§ **Supplied passage**
###
PATTERN Cited by 1 source

Invisible rollout via default-on validation¶

Problem¶

A platform team is adding fleet-wide correctness enforcement — a new validating admission webhook, a schema linter, a policy check — that rejects bad inputs many teams could theoretically be writing. The rollout question is "how do we get 100% of teams to adopt this?"

The two conventional answers both have failure modes:

Opt-in rollout — announce the new validation, document how to enable it, let teams turn it on when they're ready. In practice, adoption tops out at the teams who already cared. The teams most likely to write invalid configuration are the teams least likely to opt in. Invalid-route rate barely moves.
Hard cutover rollout — schedule a date, cut to enforcing mode fleet-wide, send announcements. Breaks teams who hadn't noticed the announcement; generates support load; creates an adversarial dynamic ("the platform team broke us"). Generates a lot of pressure to roll the whole thing back.
###
§ **Description of the task**
Quote the part of the default-on validation page starting with "A platform team" and going on through "rate barely moves.".
###
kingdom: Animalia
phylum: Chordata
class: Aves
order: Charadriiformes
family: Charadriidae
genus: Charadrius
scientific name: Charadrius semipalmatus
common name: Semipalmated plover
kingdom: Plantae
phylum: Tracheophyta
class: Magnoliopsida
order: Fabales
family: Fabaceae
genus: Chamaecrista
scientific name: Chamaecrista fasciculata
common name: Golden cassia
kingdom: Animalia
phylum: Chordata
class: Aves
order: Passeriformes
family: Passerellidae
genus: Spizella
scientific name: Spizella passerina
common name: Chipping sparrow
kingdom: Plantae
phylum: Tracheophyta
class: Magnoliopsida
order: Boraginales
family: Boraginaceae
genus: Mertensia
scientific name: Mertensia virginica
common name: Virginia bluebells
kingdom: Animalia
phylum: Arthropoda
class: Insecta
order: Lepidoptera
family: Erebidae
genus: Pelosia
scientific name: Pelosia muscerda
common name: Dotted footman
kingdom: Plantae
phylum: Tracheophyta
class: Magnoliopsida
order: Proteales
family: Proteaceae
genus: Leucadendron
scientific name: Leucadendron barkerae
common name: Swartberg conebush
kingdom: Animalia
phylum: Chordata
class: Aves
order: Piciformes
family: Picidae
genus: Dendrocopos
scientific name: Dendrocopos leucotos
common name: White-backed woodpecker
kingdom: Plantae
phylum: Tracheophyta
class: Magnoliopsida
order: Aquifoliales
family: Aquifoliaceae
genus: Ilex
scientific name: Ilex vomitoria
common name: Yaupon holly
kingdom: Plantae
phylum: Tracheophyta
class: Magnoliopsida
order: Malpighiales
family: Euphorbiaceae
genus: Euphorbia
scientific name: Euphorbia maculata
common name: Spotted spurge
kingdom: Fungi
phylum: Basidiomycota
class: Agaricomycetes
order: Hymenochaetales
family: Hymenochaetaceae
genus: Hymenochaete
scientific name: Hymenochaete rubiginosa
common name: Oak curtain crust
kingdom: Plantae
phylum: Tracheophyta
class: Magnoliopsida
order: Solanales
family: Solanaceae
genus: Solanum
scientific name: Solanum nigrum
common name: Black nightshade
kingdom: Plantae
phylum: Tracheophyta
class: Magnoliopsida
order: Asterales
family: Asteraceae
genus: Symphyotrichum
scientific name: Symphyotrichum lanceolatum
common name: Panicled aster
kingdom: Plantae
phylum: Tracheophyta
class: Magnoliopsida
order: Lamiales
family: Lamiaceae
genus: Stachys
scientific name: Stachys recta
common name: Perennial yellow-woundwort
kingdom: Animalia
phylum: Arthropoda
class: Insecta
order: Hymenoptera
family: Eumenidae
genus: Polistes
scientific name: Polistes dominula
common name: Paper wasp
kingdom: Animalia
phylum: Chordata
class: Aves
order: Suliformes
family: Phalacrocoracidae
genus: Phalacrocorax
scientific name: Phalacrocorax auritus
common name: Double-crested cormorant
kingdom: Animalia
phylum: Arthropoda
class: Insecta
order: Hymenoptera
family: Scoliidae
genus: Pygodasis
###
§ **Response**
A platform team is adding fleet-wide correctness enforcement — a new validating admission webhook, a schema linter, a policy check — that rejects bad inputs many teams could theoretically be writing. The rollout question is "how do we get 100% of teams to adopt this?"

The two conventional answers both have failure modes:

Opt-in rollout — announce the new validation, document how to enable it, let teams turn it on when they're ready. In practice, adoption tops out at the teams who already cared. The teams most likely to write invalid configuration are the teams least likely to opt in. Invalid-route rate barely moves.